Richard McCoy, born and raised in the Midwest, is an American arts administrator, curator, and former conservator-restorer, who is the founding executive director of Landmark Columbus Foundation.

==Early life and education==
McCoy grew up in Indiana. He received a B.A. in political science and journalism from Indiana University Bloomington. He was a Fulbright Scholar to Spain. McCoy also received an M.A. in art history and an advance certificate in conservation-restoration from the New York University Institute of Fine Arts.

==Career==
McCoy began his career in art conservation and curatorial roles in prominent institutions, including the Lilly Library at Indiana University and the Metropolitan Museum of Art and The Museum of Modern Art in New York City.

===Indianapolis===
He served as Conservator of Objects & Variable Art at the Indianapolis Museum of Art from 2003 to 2013. During this time, he also taught as an adjunct faculty instructor at IUPUI and Johns Hopkins University. He collaborated with internationally recognized curators and artists on several exhibitions and projects. Additionally, he completed numerous conservation treatments on iconic works at the museum and curated the exhibition "Indiana: By the Numbers" which focused on the artist Robert Indiana's work from the 1980s.
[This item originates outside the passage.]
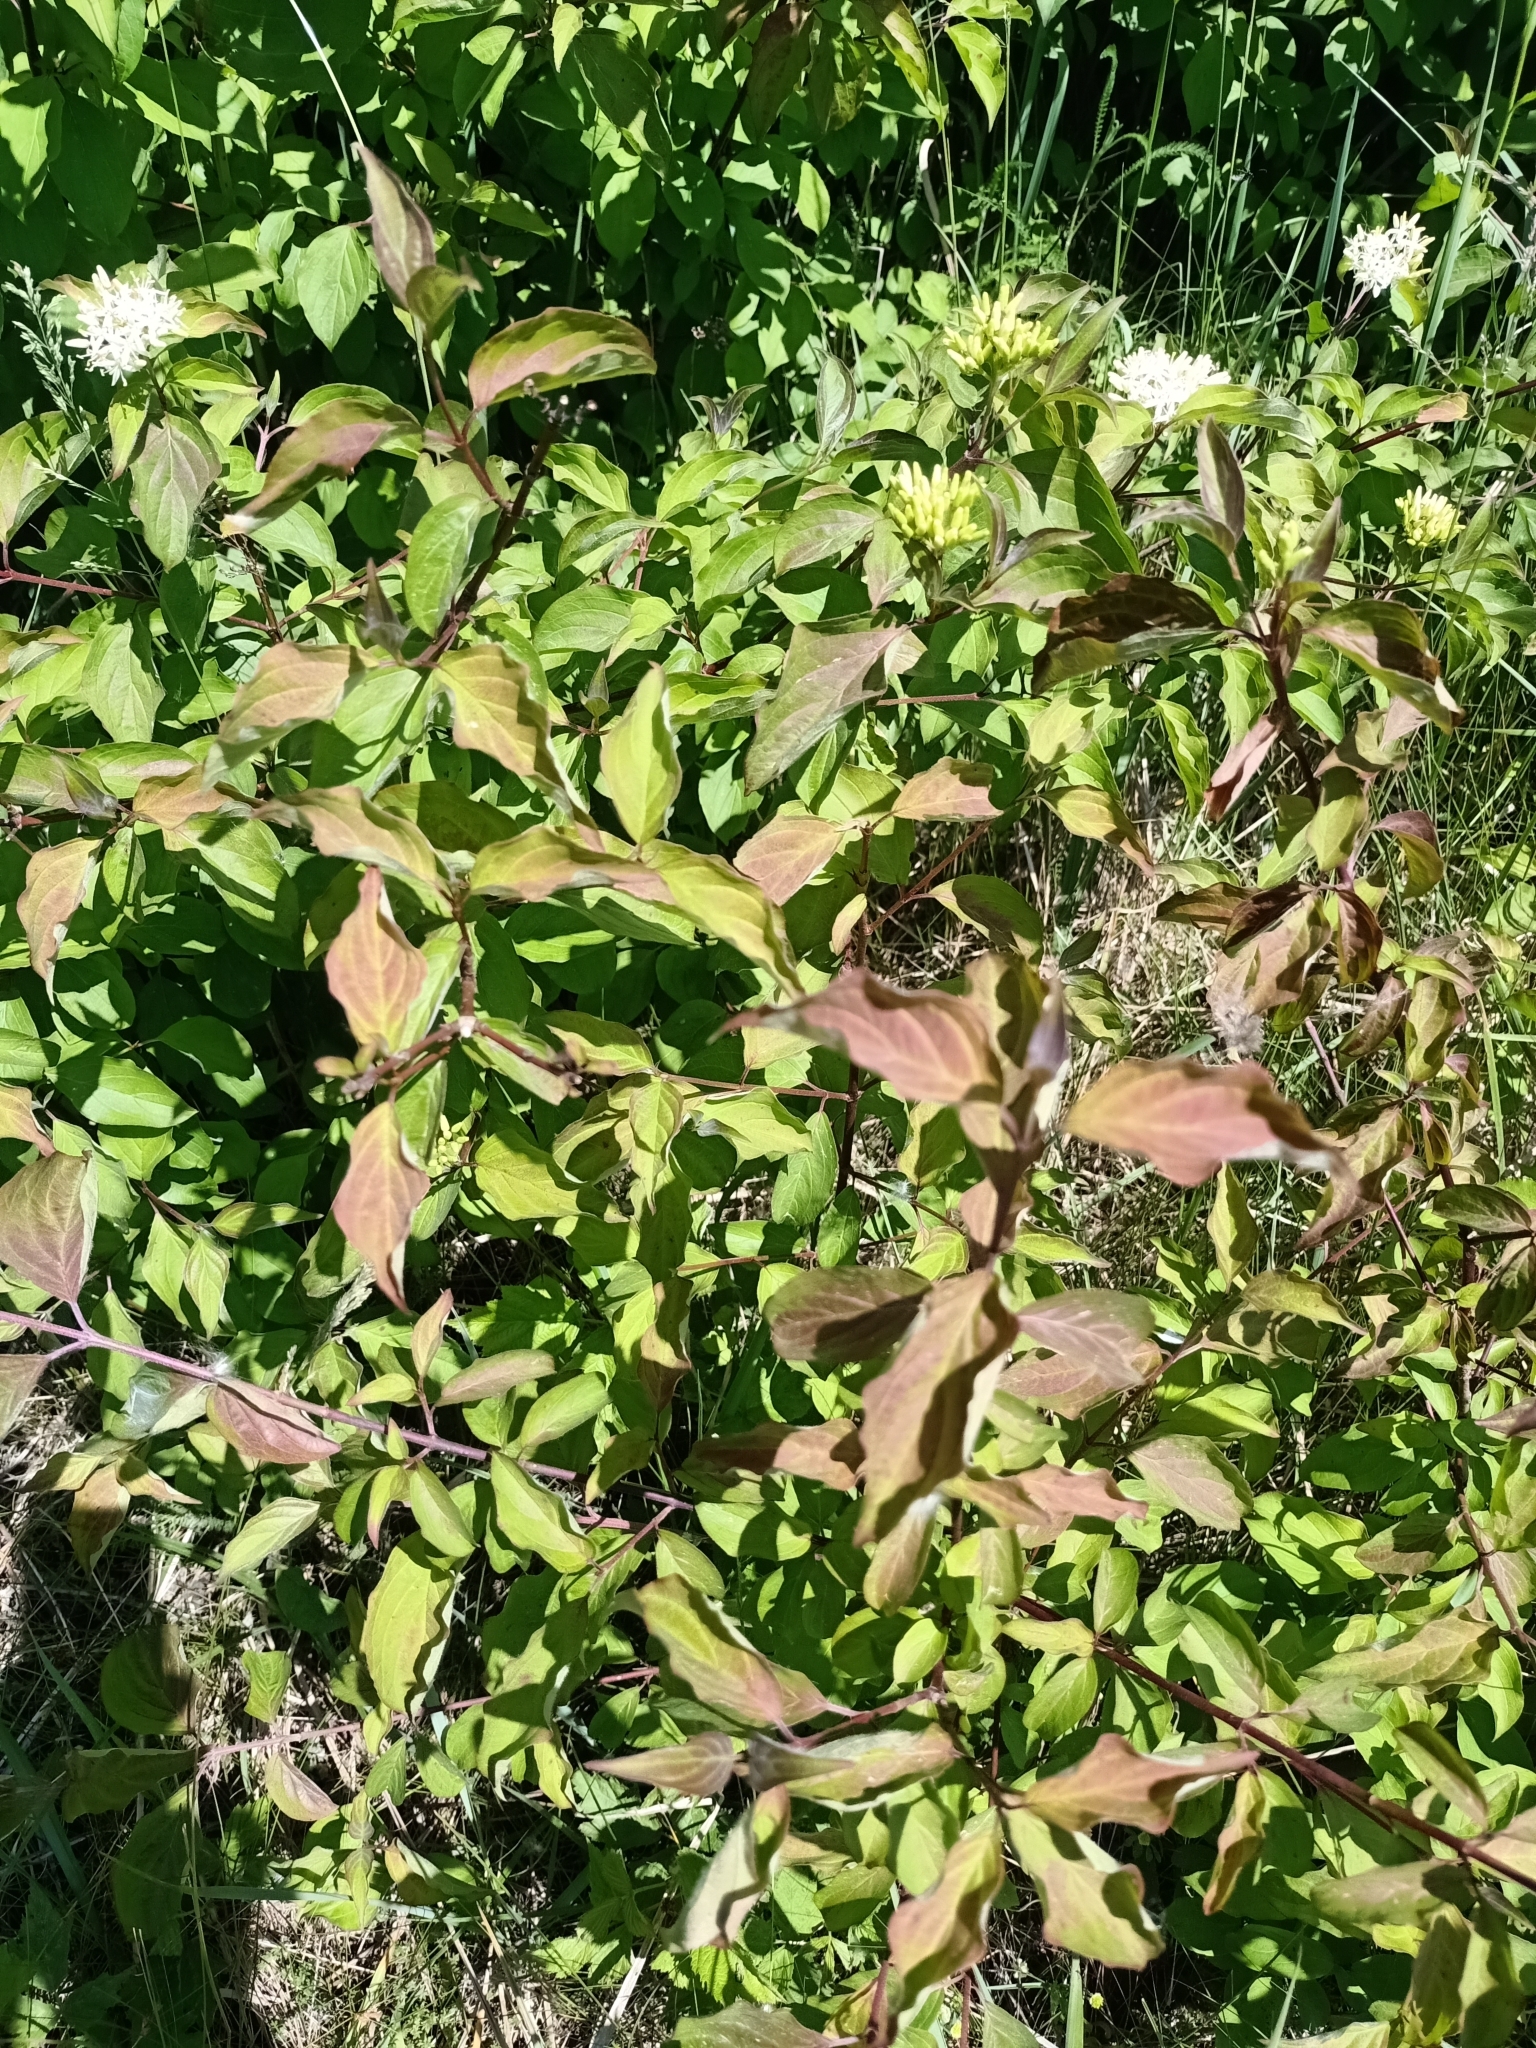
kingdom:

During this tenure, the museum received the prestigious Ross Merrill Award, among other distinctions.

Highlights of McCoy's projects at IMA:

- Conservation of Time-Based Art: McCoy worked on innovative conservation strategies for time-based media and digital art, emphasizing the importance of collaboration between artists and conservators to maintain the integrity of artworks over time.
- Jean Tinguely’s "Chaos 1": McCoy oversaw the conservation and return of this kinetic sculpture, ensuring its functionality and aesthetic integrity.
- Interview with Robert Irwin: McCoy conducted an in-depth interview with artist Robert Irwin about his installation "Light and Space III" for the IMA’s atrium, discussing the challenges and intricacies of conserving large-scale contemporary art.
- Hands-Off Approach to Controlling Media-Based Artworks: He co-authored a paper on the implementation of a computerized control system for electronic media components in contemporary art installations, which enhanced efficiency and reduced gallery downtime.
- Documenting public art with a community-based approach, including all of Tony Smith's outdoor sculptures.

===Columbus, Indiana===
In 2013, he began working for the Columbus, Indiana redevelopment commission to create a plan and process to care for the world-renowned cultural heritage. In 2014, McCoy became the Founding Executive Director of Landmark Columbus Foundation, a non-profit dedicated to preserving and advancing the cultural heritage of Columbus, Indiana. The organization runs three primary programs: Exhibit Columbus, the Columbus Design Institute, and Progressive Preservation projects.

Highlights of McCoy's projects in Columbus:

- Founded Landmark Columbus Foundation and has grown it significantly, gaining recognition for its progressive preservation and community engagement efforts.
- Launched the foundation's signature program, Exhibit Columbus, which explores community, architecture, art, and design. The program celebrates Columbus's modernist legacy and creates an innovative cycle of events, fostering innovative ideas and site-responsive installations.
- Led significant preservation projects at National Historic Landmark resources such as First Christian Church and North Christian Church.
- Received a $3.4m grant in collaboration with Heritage Fund to support the foundation's work through 2025.
- Launched an endowment for the organization with a goal of $3m by the end of 2025 and many major gifts already received.